Text block:
::::::::::

# Need ATI Rage128 Pro AGP4X TMDS Drivers for Windows XP SP 3



## WoWGeleto (Feb 12, 2008)

My video adapter is ATI Rage128 Pro AGP4X TMDS

PCI\VEN_1002&DEV_5046&SUBSYS_7106174B&REV_00


Where i can find drivers for Windows XP SP 3 ?

 





Please help me thanks in advance :wave:


----------



## dai (Jul 2, 2004)

install from your m/b setup cd xp driver will bee the same for any xp 32x version


----------



## WoWGeleto (Feb 12, 2008)

Maybe video card is to old and not is compatible with Windows XP SP3. I was tooday clean installation with format on my PC with Windows XP SP3 . 
Then im trying to install lots of drivers like omega ,ati catalyst old and new drivers with out luck.
any ideas how do I resolve my problem ?

PS

Sorry for my bad english


----------



## dai (Jul 2, 2004)

::::::::::

Given records:

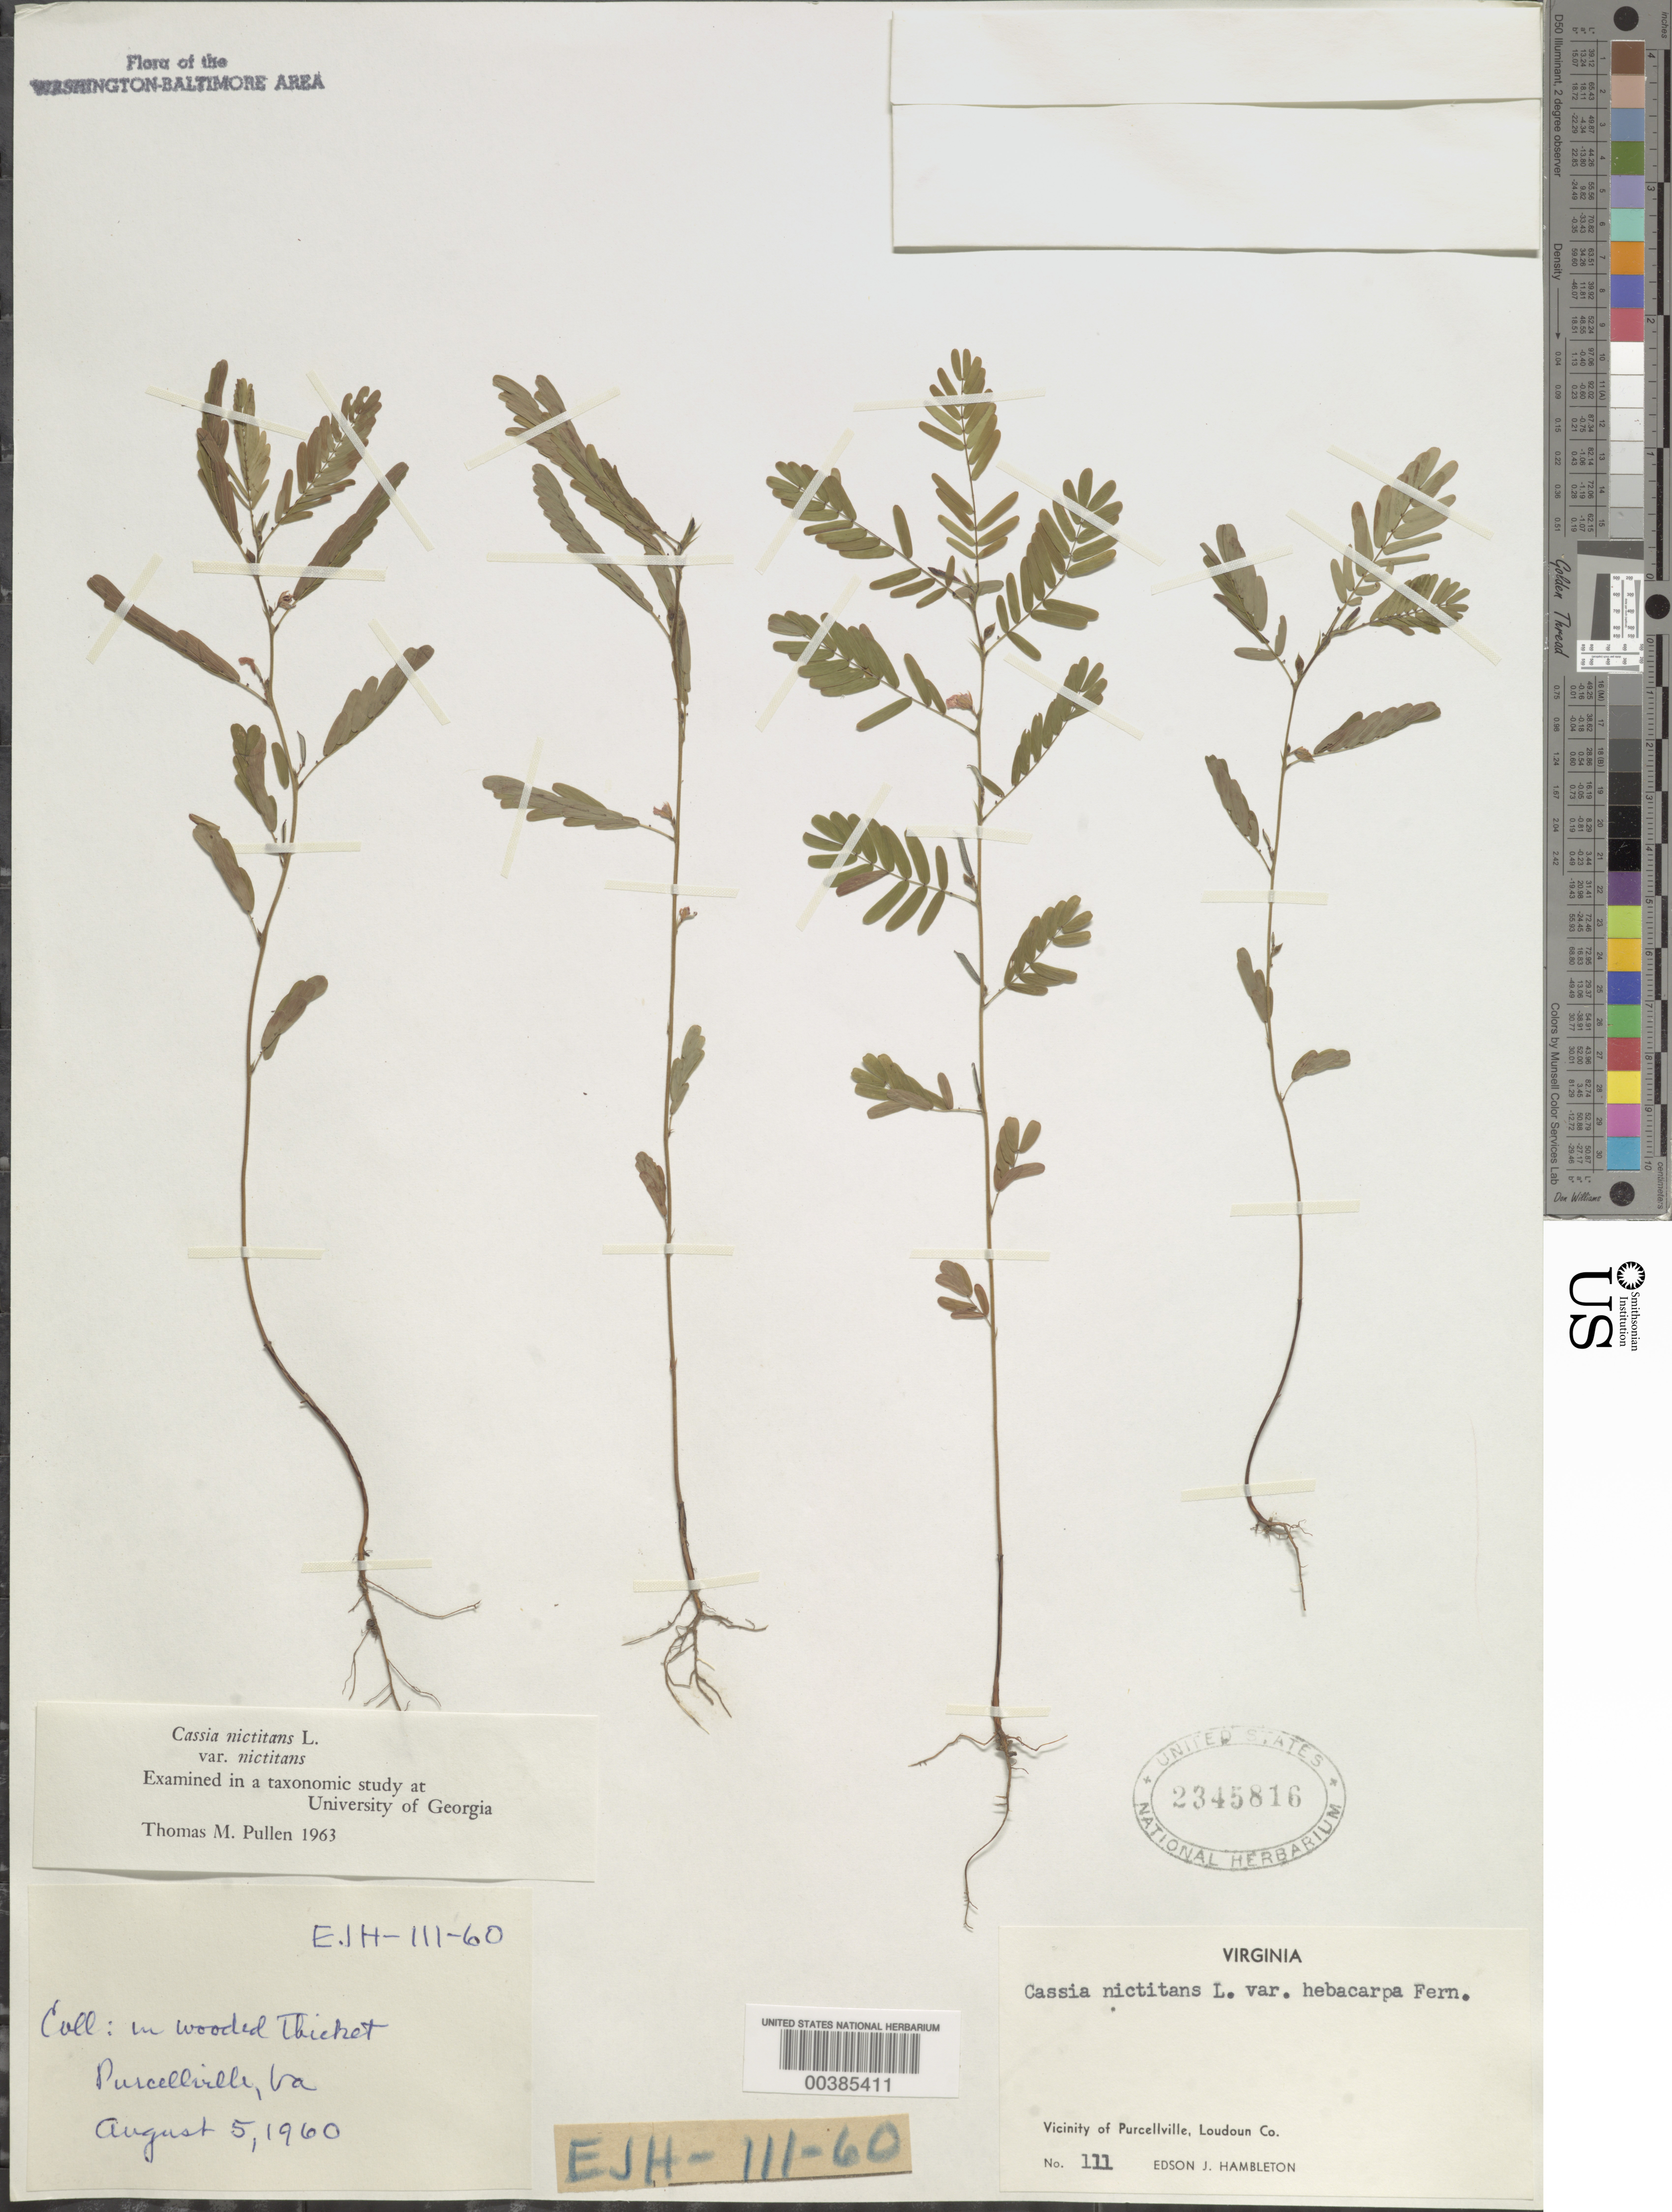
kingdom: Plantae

::::::::::

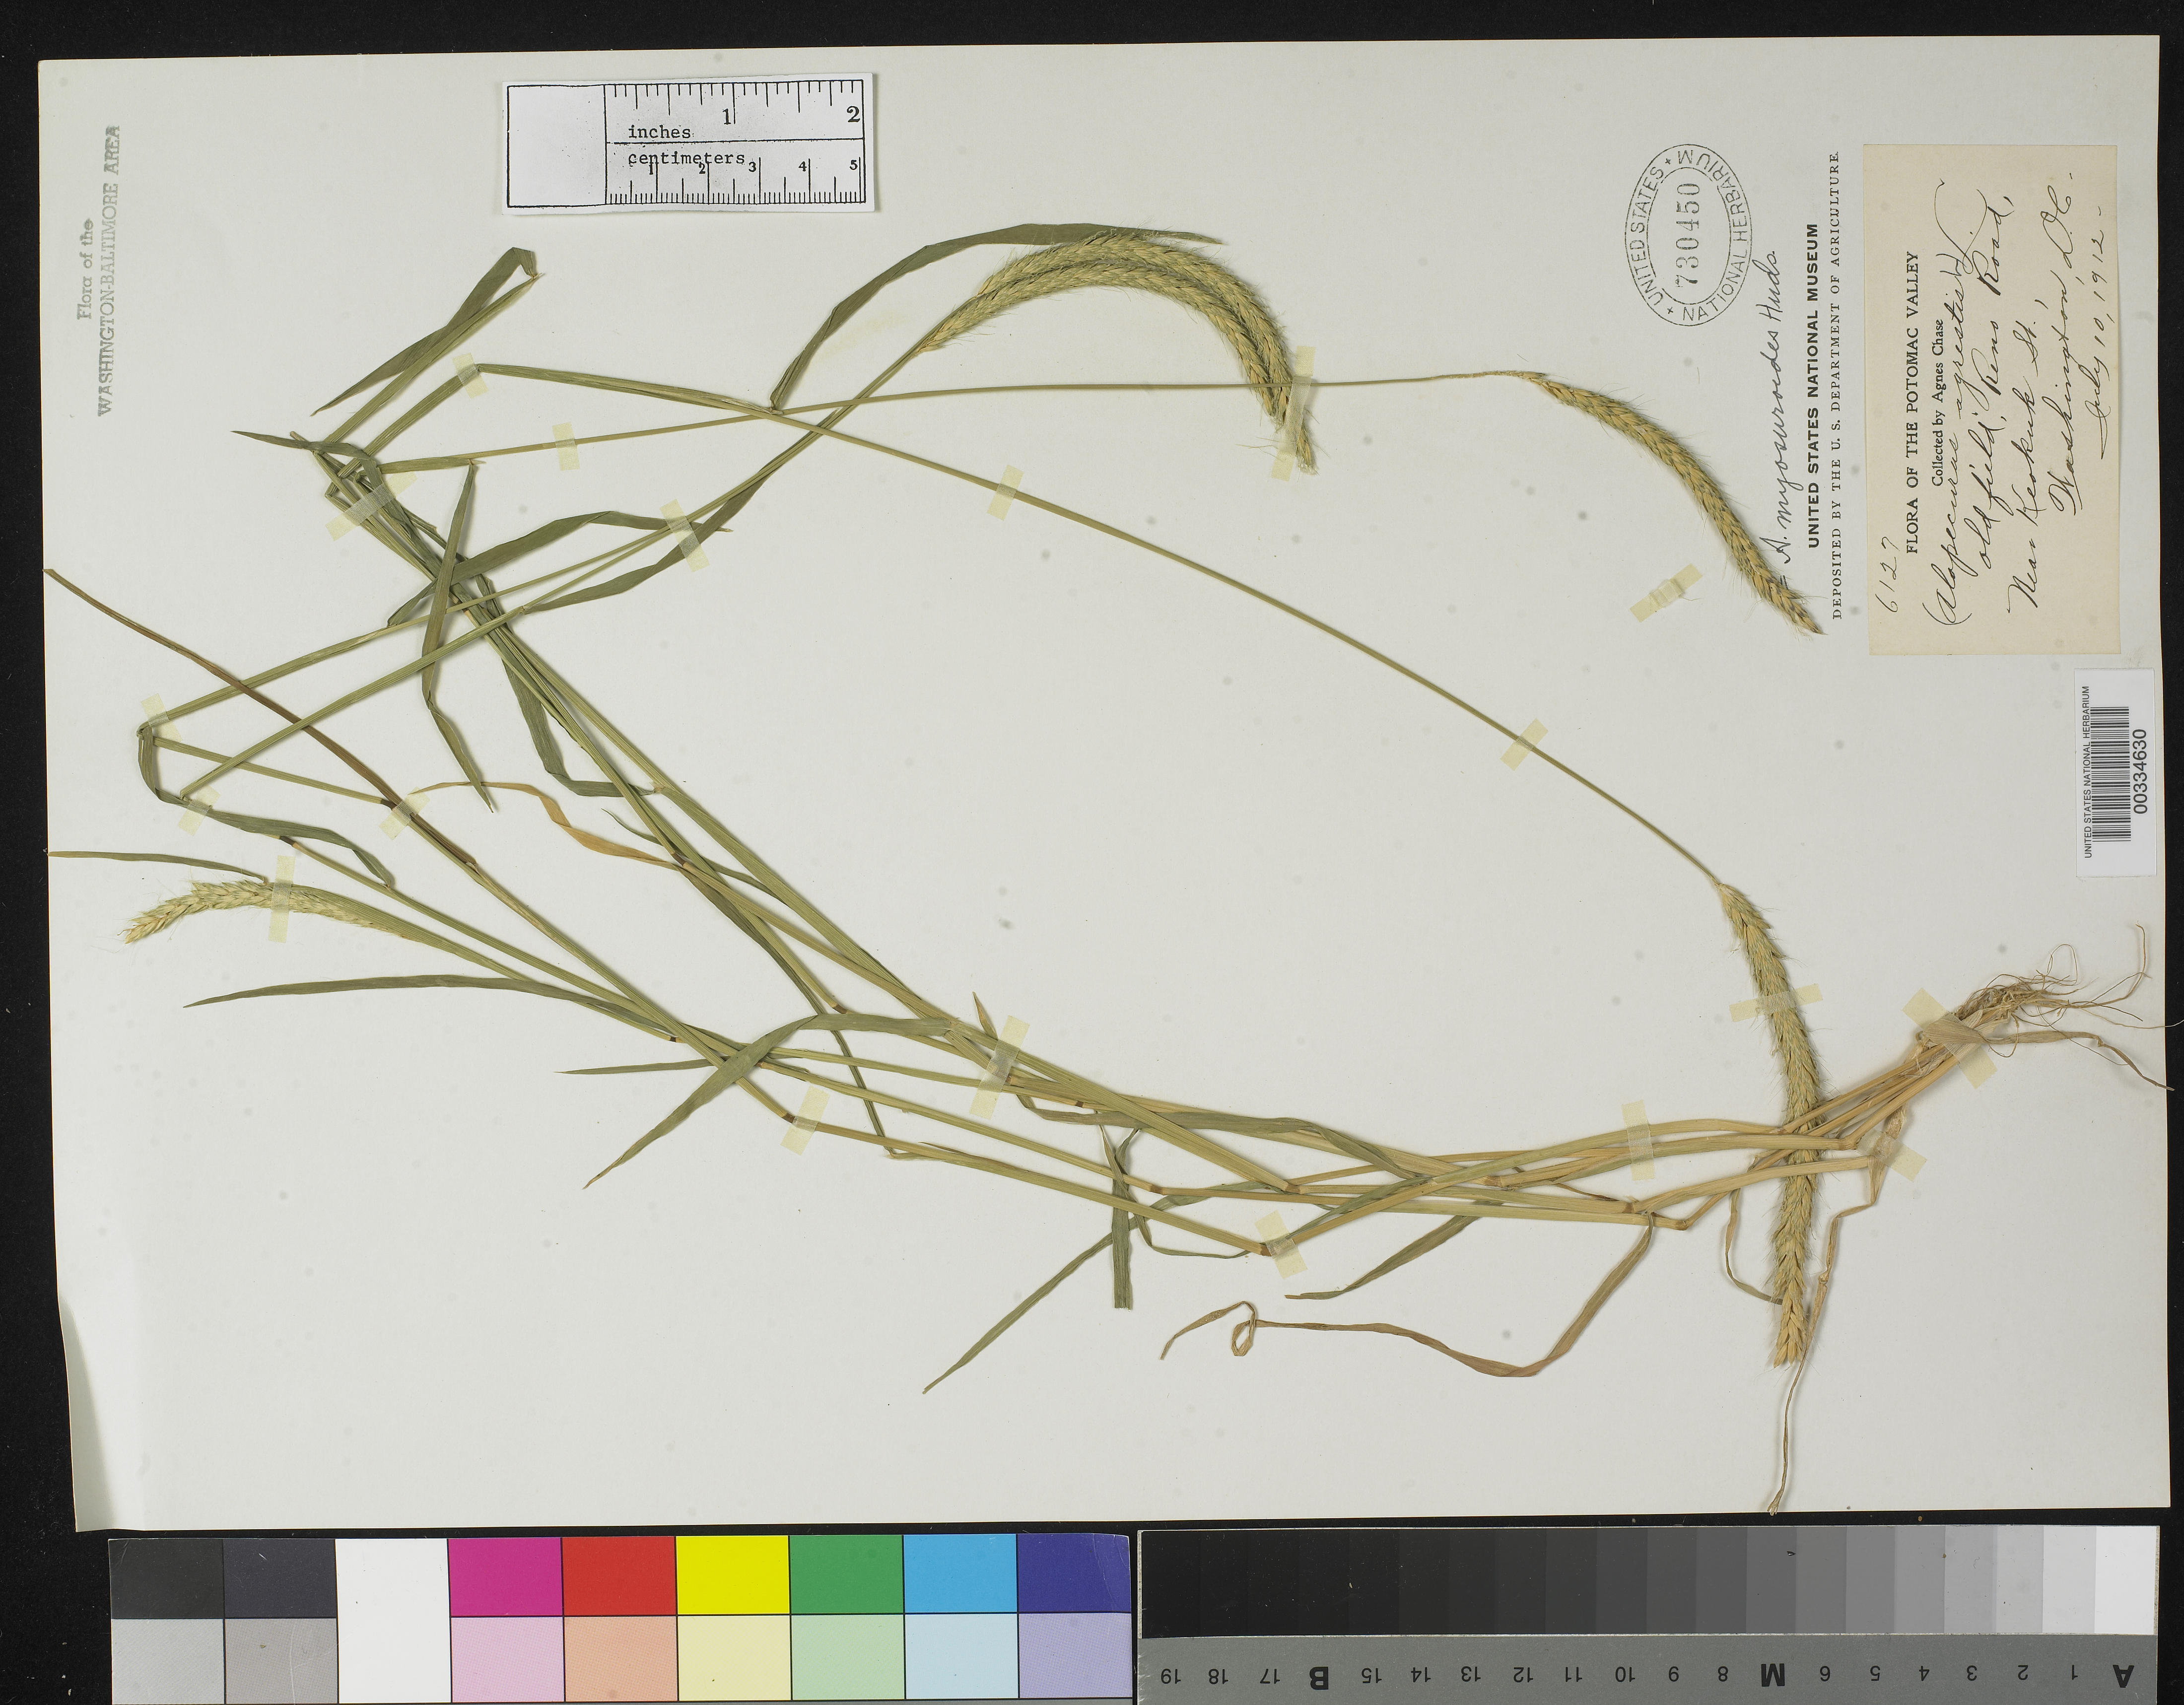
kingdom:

::::::::::

Exercise set:
- A) Translate the sentence "Sorry for my bad english" from the forum thread about ATI Rage128 drivers into Spanish.
- B) Write out the forum thread about ATI Rage128 drivers again from "Maybe video card" to "with out luck.", swapping "Windows XP SP3" for "Windows XP SP2".
- C) Proceed with the forum thread about ATI Rage128 drivers from the point where it stops.

Expected responses:
- A) Perdón por mi mal inglés.

- B)
Maybe video card is to old and not is compatible with Windows XP SP2. I was tooday clean installation with format on my PC with Windows XP SP2 . 
Then im trying to install lots of drivers like omega ,ati catalyst old and new drivers with out luck.

- C)
after the format it looks like you did not run your m/b setup disk and install the m/b drivers


----------



## ExTruckie19 (Jun 10, 2008)

Not to sound smart or anything but did you go to the ATI website and look there. Catalyst drivers are all there. I don't think that the card is too old and the newest drivers should work for you.


----------



## ExTruckie19 (Jun 10, 2008)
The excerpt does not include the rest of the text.